## WORK INSTRUCTION
In the listing below, find the line that contains "7/12/2020 Manga 1 General.html" and the line that contains "id | GAP2020 |". Quote both and every line between them, exactly, and nothing more.

Segment Open

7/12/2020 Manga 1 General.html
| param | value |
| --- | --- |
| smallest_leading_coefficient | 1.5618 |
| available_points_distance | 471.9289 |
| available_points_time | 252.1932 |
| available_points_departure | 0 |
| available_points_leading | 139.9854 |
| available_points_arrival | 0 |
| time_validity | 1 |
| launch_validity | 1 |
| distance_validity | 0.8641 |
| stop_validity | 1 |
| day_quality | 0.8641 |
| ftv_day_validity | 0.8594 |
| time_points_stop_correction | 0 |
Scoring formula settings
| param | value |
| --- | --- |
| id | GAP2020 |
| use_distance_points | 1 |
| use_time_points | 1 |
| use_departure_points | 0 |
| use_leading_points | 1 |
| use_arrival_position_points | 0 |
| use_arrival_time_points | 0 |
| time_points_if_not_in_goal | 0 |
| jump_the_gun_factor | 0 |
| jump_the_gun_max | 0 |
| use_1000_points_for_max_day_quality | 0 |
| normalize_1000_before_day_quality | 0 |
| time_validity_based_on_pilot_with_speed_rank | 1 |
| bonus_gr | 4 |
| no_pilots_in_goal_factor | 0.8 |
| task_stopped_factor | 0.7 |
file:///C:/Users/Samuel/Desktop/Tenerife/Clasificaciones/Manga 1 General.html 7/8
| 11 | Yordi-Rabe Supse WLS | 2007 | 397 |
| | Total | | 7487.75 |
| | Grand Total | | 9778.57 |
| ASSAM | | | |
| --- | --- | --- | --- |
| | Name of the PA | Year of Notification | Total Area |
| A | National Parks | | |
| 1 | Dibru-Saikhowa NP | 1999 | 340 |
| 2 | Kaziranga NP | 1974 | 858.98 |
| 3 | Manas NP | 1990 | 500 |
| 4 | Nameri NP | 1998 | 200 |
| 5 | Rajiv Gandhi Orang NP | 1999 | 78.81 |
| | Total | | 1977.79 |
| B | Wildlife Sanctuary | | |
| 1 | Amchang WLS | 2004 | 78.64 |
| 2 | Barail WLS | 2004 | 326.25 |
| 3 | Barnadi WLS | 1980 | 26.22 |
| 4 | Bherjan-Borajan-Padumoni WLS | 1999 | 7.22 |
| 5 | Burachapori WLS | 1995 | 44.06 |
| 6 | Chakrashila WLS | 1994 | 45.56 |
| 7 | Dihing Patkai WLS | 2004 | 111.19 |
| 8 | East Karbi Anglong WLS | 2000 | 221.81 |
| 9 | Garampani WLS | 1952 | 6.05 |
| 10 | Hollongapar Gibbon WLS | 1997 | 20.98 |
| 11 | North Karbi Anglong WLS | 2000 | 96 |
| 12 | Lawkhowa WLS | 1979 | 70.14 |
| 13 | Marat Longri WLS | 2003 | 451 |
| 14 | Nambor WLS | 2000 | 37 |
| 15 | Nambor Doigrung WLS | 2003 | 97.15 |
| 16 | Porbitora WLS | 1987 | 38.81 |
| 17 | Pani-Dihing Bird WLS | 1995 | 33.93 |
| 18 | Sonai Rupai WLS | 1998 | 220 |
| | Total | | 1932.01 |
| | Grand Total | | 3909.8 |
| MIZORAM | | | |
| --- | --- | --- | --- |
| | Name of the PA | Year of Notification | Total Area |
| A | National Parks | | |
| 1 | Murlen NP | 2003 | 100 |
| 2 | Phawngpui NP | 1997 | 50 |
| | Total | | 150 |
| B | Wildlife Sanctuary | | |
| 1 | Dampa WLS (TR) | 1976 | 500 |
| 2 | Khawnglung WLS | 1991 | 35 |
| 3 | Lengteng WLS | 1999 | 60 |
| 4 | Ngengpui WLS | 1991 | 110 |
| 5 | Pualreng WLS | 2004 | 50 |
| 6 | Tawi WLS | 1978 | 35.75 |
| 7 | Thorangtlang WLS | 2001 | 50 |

Segment Closed
Segment Open

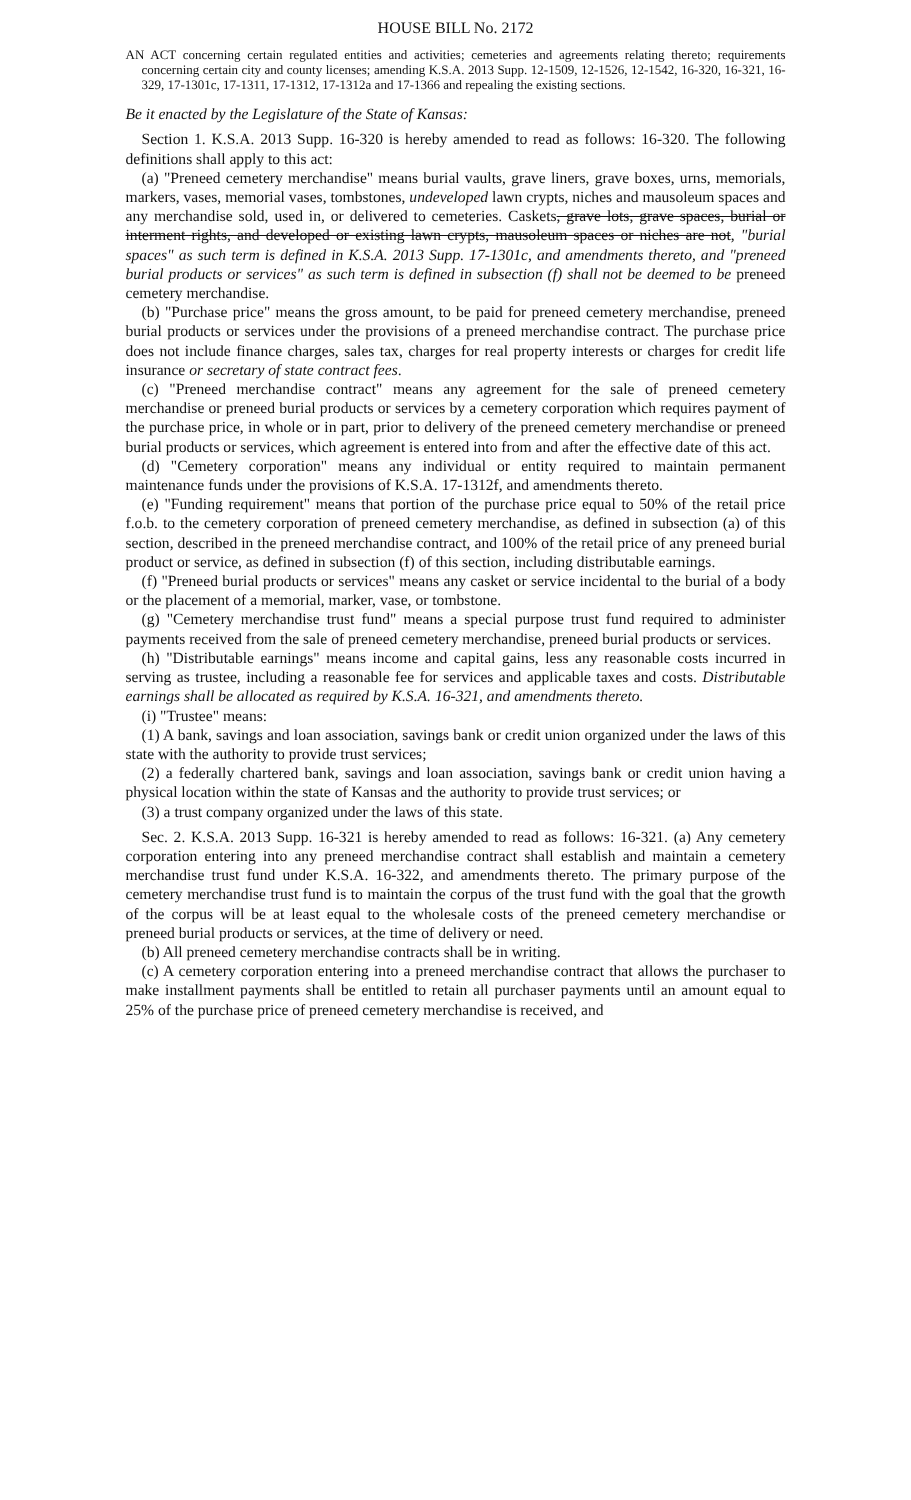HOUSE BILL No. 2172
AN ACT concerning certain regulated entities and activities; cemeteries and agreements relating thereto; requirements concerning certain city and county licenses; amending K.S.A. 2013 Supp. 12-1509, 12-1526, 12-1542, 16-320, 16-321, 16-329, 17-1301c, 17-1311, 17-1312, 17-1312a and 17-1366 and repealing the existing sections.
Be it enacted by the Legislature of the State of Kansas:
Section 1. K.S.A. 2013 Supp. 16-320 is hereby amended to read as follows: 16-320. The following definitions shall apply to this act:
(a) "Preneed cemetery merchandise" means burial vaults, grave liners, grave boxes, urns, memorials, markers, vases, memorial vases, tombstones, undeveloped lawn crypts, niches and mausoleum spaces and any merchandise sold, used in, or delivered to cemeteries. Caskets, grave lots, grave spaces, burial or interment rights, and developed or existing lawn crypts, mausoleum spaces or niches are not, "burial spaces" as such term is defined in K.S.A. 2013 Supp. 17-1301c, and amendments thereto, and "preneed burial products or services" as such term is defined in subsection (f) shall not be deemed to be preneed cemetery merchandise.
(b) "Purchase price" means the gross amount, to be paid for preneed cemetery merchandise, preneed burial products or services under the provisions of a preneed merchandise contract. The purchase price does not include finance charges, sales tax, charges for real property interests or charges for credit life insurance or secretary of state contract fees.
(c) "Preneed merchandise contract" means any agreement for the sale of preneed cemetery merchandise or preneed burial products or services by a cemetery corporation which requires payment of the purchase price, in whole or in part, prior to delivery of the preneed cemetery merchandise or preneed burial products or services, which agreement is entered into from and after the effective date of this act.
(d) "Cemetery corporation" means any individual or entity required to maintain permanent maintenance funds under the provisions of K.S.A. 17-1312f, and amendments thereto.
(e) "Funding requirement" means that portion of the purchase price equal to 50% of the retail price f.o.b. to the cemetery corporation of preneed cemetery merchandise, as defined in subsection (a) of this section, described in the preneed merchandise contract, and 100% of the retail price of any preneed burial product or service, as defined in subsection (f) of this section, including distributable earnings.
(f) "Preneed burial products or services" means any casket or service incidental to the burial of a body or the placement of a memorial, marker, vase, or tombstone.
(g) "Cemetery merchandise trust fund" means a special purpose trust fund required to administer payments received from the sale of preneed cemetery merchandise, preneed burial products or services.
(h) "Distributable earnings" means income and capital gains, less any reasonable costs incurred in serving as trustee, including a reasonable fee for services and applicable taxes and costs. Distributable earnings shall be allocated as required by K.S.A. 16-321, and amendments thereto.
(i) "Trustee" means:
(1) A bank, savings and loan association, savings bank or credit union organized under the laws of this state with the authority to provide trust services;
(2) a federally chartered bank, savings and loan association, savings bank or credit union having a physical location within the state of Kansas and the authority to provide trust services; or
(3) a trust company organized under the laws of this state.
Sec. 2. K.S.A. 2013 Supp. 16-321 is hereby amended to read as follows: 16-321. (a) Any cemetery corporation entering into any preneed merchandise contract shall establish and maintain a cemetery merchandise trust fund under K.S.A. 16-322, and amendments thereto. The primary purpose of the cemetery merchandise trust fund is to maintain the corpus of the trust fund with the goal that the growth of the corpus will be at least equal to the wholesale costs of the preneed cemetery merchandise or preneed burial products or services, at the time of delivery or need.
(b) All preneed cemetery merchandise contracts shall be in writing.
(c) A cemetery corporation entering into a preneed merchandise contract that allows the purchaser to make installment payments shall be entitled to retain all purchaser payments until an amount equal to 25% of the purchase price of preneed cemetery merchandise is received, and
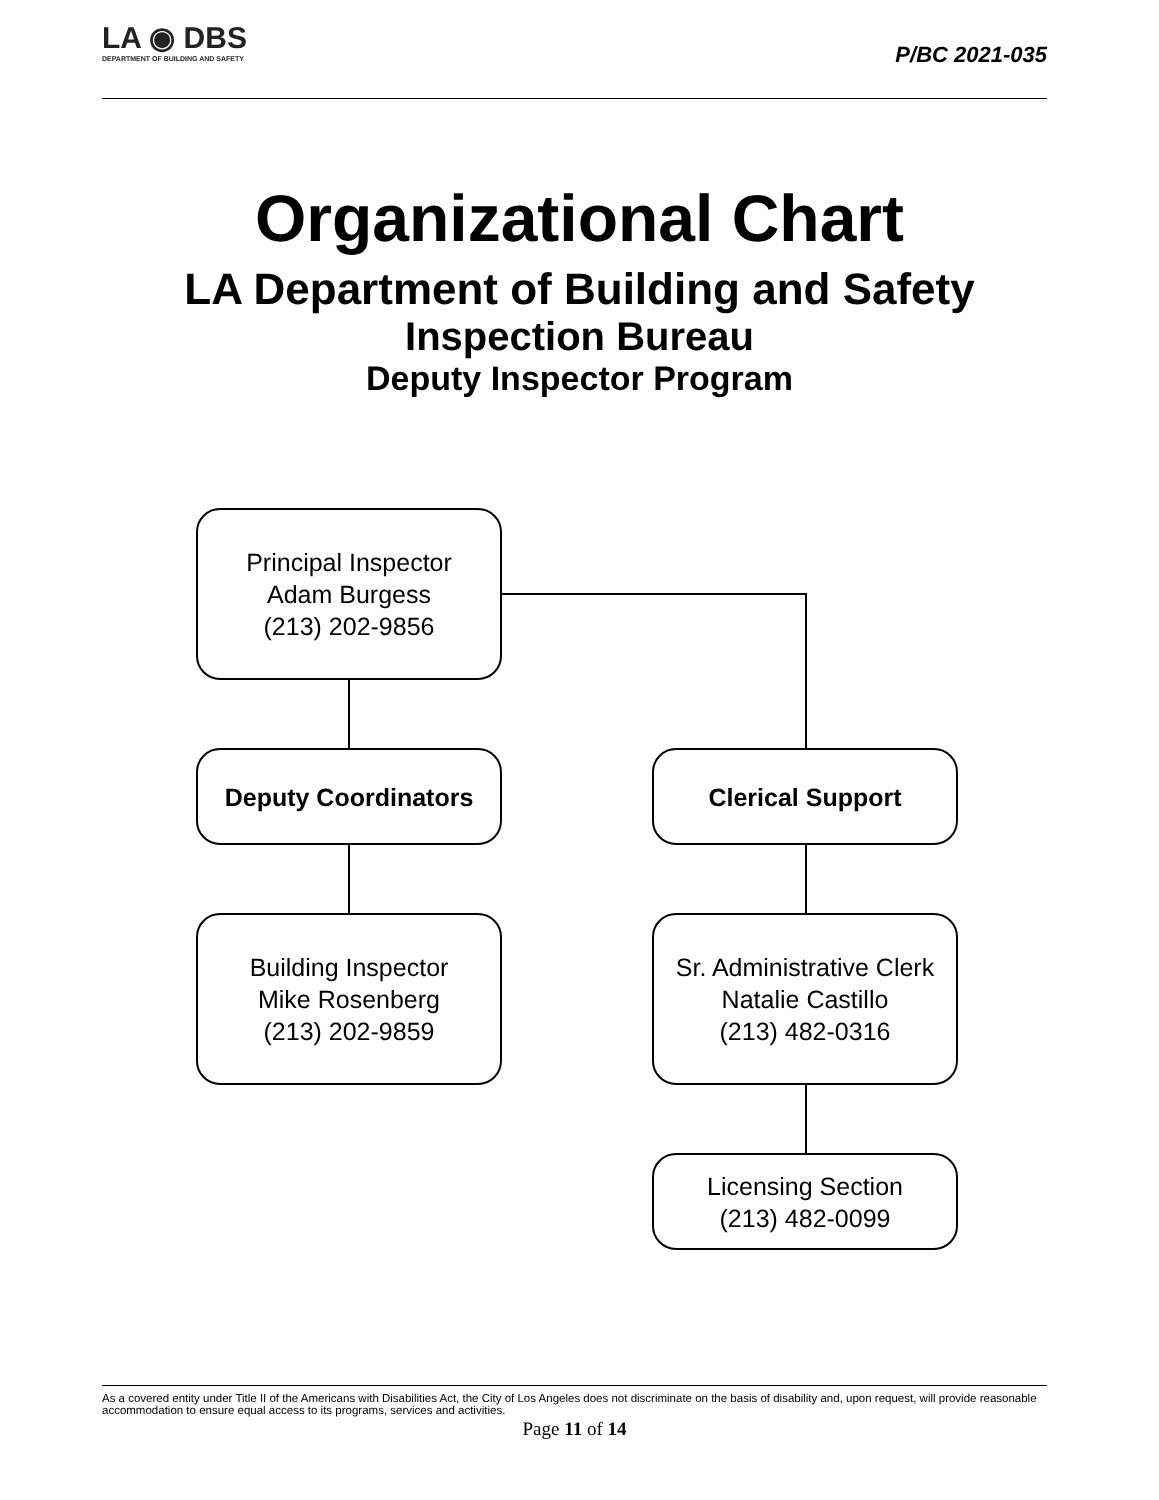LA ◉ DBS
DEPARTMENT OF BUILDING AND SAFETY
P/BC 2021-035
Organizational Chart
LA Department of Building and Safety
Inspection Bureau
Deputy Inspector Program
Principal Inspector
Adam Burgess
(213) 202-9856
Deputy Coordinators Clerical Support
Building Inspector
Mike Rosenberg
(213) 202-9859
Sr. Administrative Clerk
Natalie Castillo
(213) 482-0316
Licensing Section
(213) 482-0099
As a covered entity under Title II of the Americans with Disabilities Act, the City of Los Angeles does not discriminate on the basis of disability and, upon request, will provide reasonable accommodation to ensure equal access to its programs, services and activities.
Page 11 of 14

Segment Closed

## REPLY
7/12/2020 Manga 1 General.html
| param | value |
| --- | --- |
| smallest_leading_coefficient | 1.5618 |
| available_points_distance | 471.9289 |
| available_points_time | 252.1932 |
| available_points_departure | 0 |
| available_points_leading | 139.9854 |
| available_points_arrival | 0 |
| time_validity | 1 |
| launch_validity | 1 |
| distance_validity | 0.8641 |
| stop_validity | 1 |
| day_quality | 0.8641 |
| ftv_day_validity | 0.8594 |
| time_points_stop_correction | 0 |
Scoring formula settings
| param | value |
| --- | --- |
| id | GAP2020 |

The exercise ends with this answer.